California crisis of fires, blackouts decades in the making
The utility that serves more than 5 million electrical customers in one of the world’s most technologically advanced areas is now faced again and again with a no-win decision: risk starting catastrophic deadly wildfires, or turn off the lights and immiserate millions of paying customers.
Pacific Gas & Electric is in bankruptcy, facing $30 billion in liabilities, billions more in needed upgrades to its system and an uncertain path to safely providing reliable power to a vast portion of California.
How that came to be is a story not of a single villain but of systemic failure by the utility’s management, the regulators who oversee it and the politicians who let it all happen. It’s a story of climate change, a housing crisis and an aging power system that, like much of the U.S. infrastructure, has fallen into disrepair.
“There’s a ton of blame to go around here,” said Christopher Knittel, director of the Center for Energy and Environmental Policy at the Massachusetts Institute of Technology’s Sloan School of Management.
The problem and its potential solutions have jumped to the top of the California political agenda.
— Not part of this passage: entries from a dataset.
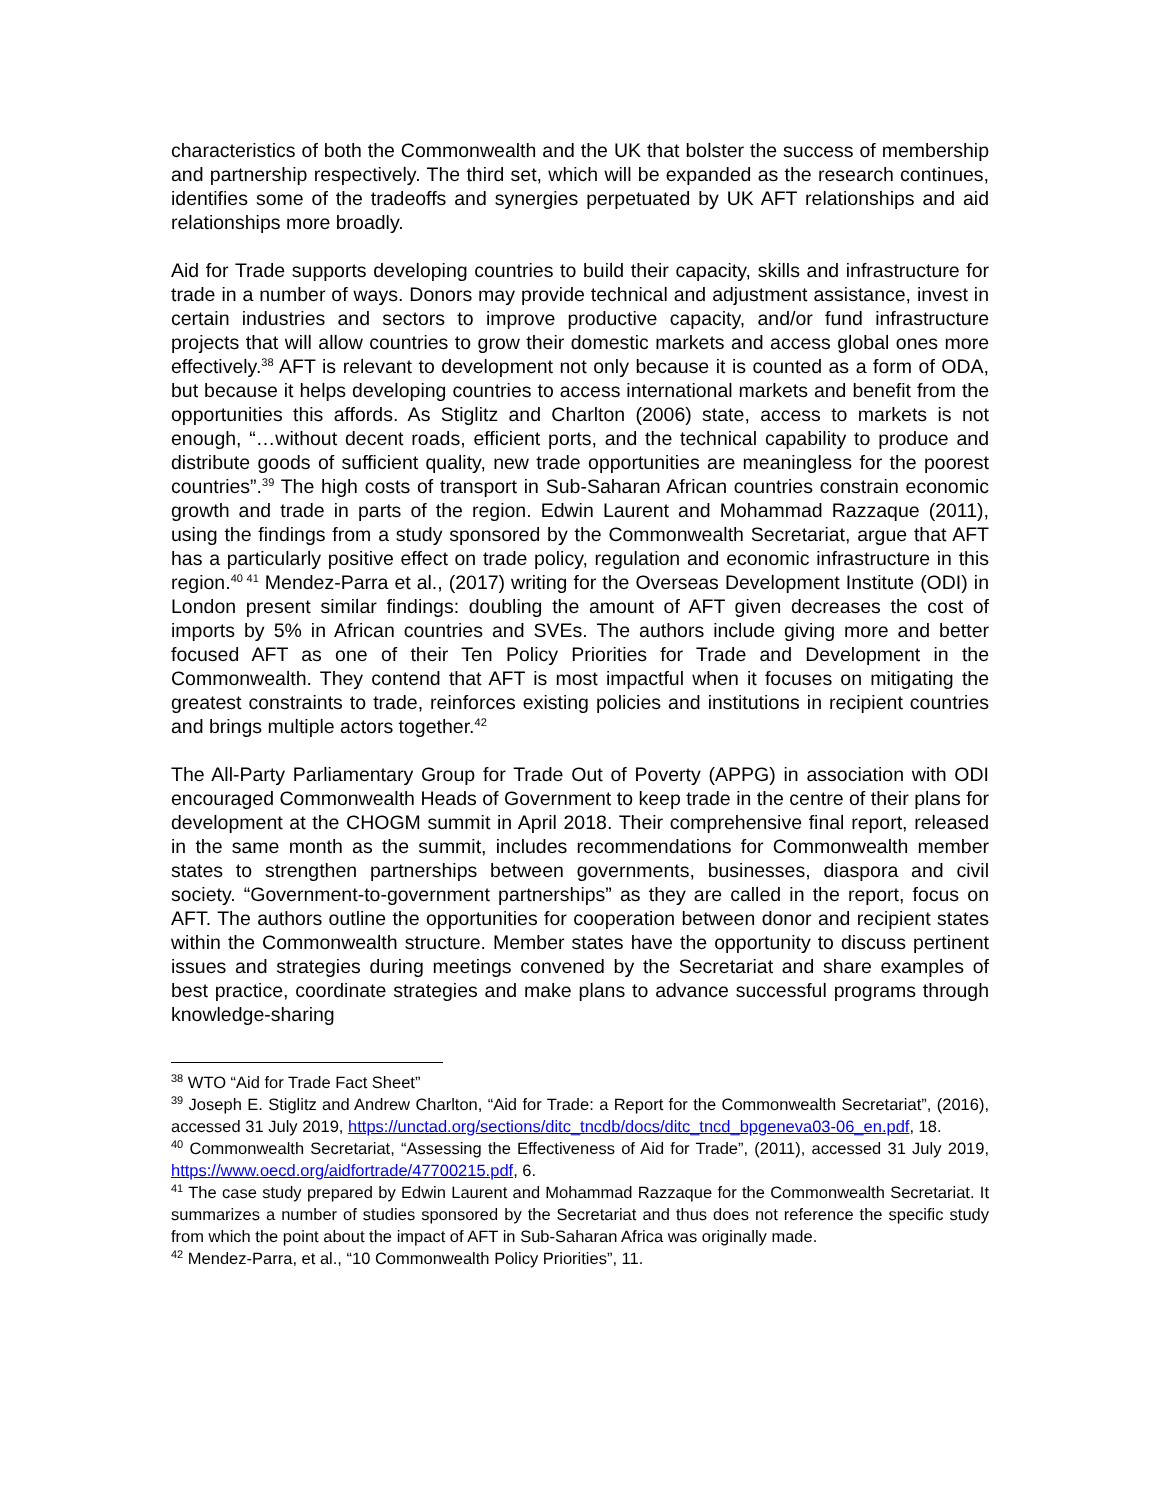characteristics of both the Commonwealth and the UK that bolster the success of membership and partnership respectively. The third set, which will be expanded as the research continues, identifies some of the tradeoffs and synergies perpetuated by UK AFT relationships and aid relationships more broadly.
Aid for Trade supports developing countries to build their capacity, skills and infrastructure for trade in a number of ways. Donors may provide technical and adjustment assistance, invest in certain industries and sectors to improve productive capacity, and/or fund infrastructure projects that will allow countries to grow their domestic markets and access global ones more effectively.<sup>38</sup> AFT is relevant to development not only because it is counted as a form of ODA, but because it helps developing countries to access international markets and benefit from the opportunities this affords. As Stiglitz and Charlton (2006) state, access to markets is not enough, “…without decent roads, efficient ports, and the technical capability to produce and distribute goods of sufficient quality, new trade opportunities are meaningless for the poorest countries”.<sup>39</sup> The high costs of transport in Sub-Saharan African countries constrain economic growth and trade in parts of the region. Edwin Laurent and Mohammad Razzaque (2011), using the findings from a study sponsored by the Commonwealth Secretariat, argue that AFT has a particularly positive effect on trade policy, regulation and economic infrastructure in this region.<sup>40 41</sup> Mendez-Parra et al., (2017) writing for the Overseas Development Institute (ODI) in London present similar findings: doubling the amount of AFT given decreases the cost of imports by 5% in African countries and SVEs. The authors include giving more and better focused AFT as one of their Ten Policy Priorities for Trade and Development in the Commonwealth. They contend that AFT is most impactful when it focuses on mitigating the greatest constraints to trade, reinforces existing policies and institutions in recipient countries and brings multiple actors together.<sup>42</sup>
The All-Party Parliamentary Group for Trade Out of Poverty (APPG) in association with ODI encouraged Commonwealth Heads of Government to keep trade in the centre of their plans for development at the CHOGM summit in April 2018. Their comprehensive final report, released in the same month as the summit, includes recommendations for Commonwealth member states to strengthen partnerships between governments, businesses, diaspora and civil society. “Government-to-government partnerships” as they are called in the report, focus on AFT. The authors outline the opportunities for cooperation between donor and recipient states within the Commonwealth structure. Member states have the opportunity to discuss pertinent issues and strategies during meetings convened by the Secretariat and share examples of best practice, coordinate strategies and make plans to advance successful programs through knowledge-sharing
<sup>38</sup> WTO “Aid for Trade Fact Sheet”
<sup>39</sup> Joseph E. Stiglitz and Andrew Charlton, “Aid for Trade: a Report for the Commonwealth Secretariat”, (2016), accessed 31 July 2019, https://unctad.org/sections/ditc_tncdb/docs/ditc_tncd_bpgeneva03-06_en.pdf, 18.
<sup>40</sup> Commonwealth Secretariat, “Assessing the Effectiveness of Aid for Trade”, (2011), accessed 31 July 2019, https://www.oecd.org/aidfortrade/47700215.pdf, 6.
<sup>41</sup> The case study prepared by Edwin Laurent and Mohammad Razzaque for the Commonwealth Secretariat. It summarizes a number of studies sponsored by the Secretariat and thus does not reference the specific study from which the point about the impact of AFT in Sub-Saharan Africa was originally made.
<sup>42</sup> Mendez-Parra, et al., “10 Commonwealth Policy Priorities”, 11.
But most experts agree: Even under the best scenarios, the fires and widespread power shutoffs will be here for years to come. In the meantime, Californians will pay higher prices for less reliable energy.
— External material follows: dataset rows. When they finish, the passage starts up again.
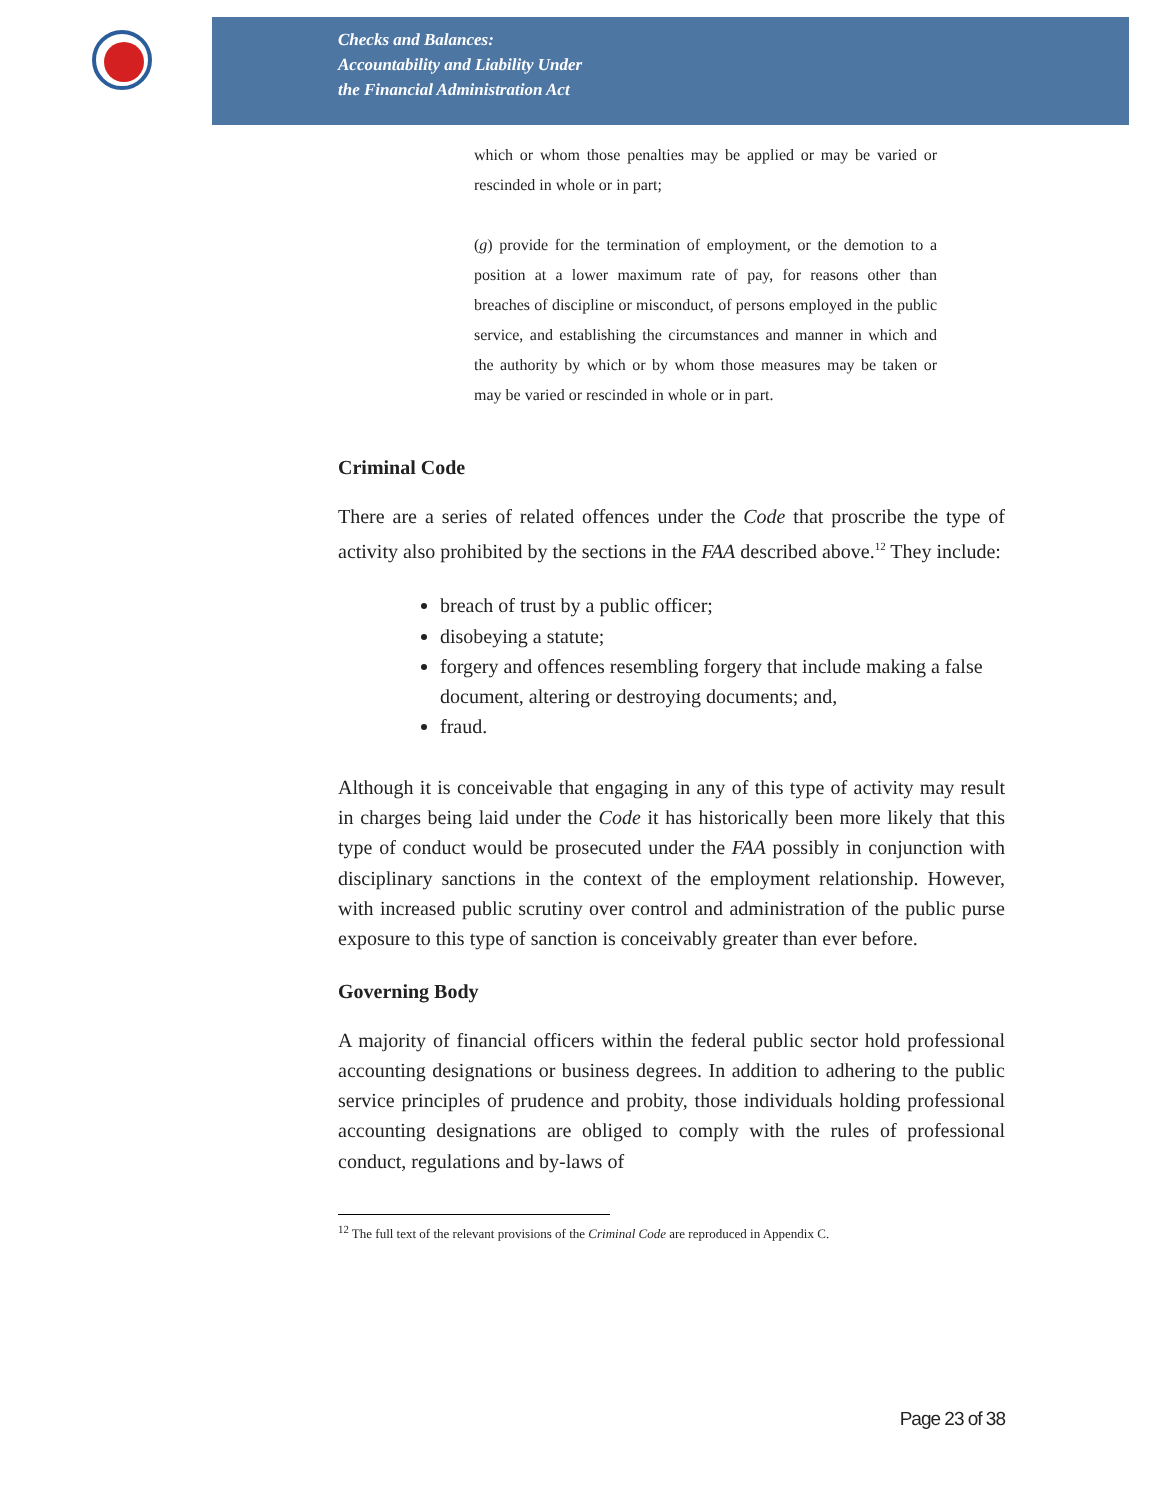Checks and Balances:
Accountability and Liability Under
the Financial Administration Act
which or whom those penalties may be applied or may be varied or rescinded in whole or in part;
(g) provide for the termination of employment, or the demotion to a position at a lower maximum rate of pay, for reasons other than breaches of discipline or misconduct, of persons employed in the public service, and establishing the circumstances and manner in which and the authority by which or by whom those measures may be taken or may be varied or rescinded in whole or in part.
Criminal Code
There are a series of related offences under the Code that proscribe the type of activity also prohibited by the sections in the FAA described above.<sup>12</sup> They include:
breach of trust by a public officer;
disobeying a statute;
forgery and offences resembling forgery that include making a false document, altering or destroying documents; and,
fraud.
Although it is conceivable that engaging in any of this type of activity may result in charges being laid under the Code it has historically been more likely that this type of conduct would be prosecuted under the FAA possibly in conjunction with disciplinary sanctions in the context of the employment relationship. However, with increased public scrutiny over control and administration of the public purse exposure to this type of sanction is conceivably greater than ever before.
Governing Body
A majority of financial officers within the federal public sector hold professional accounting designations or business degrees. In addition to adhering to the public service principles of prudence and probity, those individuals holding professional accounting designations are obliged to comply with the rules of professional conduct, regulations and by-laws of
<sup>12</sup> The full text of the relevant provisions of the Criminal Code are reproduced in Appendix C.
Page 23 of 38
“It’s not just going to be a PG&E cost, isolated from impact on the consumer,” said Matthew Cordaro, a longtime utility executive and a trustee for the Long Island Power Authority, which sustained significant damage during Superstorm Sandy in 2012. “The consumer’s going to have to pay for it.”
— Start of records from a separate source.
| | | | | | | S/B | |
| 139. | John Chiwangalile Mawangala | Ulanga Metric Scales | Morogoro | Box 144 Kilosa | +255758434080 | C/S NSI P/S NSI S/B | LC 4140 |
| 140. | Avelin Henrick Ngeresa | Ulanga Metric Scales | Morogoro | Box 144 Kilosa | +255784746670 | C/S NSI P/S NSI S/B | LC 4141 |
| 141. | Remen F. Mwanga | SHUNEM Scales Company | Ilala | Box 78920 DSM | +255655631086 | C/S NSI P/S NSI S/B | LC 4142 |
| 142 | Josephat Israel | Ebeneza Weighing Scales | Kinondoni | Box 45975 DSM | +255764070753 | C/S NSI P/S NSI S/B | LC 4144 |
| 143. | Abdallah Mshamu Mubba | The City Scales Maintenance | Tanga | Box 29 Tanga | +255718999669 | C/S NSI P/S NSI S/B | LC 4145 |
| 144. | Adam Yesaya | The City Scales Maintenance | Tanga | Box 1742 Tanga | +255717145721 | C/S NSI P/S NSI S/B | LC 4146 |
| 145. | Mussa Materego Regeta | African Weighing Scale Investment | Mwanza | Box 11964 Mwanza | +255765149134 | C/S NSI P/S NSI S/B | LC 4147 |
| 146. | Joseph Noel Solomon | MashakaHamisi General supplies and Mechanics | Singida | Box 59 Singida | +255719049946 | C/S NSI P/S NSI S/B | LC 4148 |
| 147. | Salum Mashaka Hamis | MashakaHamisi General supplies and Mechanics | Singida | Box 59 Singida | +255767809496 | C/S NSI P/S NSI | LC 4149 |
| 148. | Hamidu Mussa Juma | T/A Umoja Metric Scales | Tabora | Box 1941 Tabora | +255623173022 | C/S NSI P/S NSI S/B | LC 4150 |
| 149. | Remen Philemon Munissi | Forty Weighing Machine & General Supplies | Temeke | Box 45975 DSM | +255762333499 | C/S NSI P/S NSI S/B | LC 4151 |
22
The danger from a growing number of people living next to power lines and dry forests as the climate changes wasn’t unknown, but it wasn’t front of mind before electrical systems started a series of fires that swept through Northern California two years ago, leaving a trail of destruction and killing dozens. What seemed unthinkable was repeated just a year later, when PG&E power lines started the Camp Fire that destroyed the town of Paradise and killed 85 people.
PG&E operates some 125,000 miles (200,000 kilometers) of power lines, enough to wrap around the equator five times. Much of the system traverses remote forests that are dry from years of drought and dense from a lack of logging or natural fires. California has 138 million dead trees, all of them potential fuel for fire.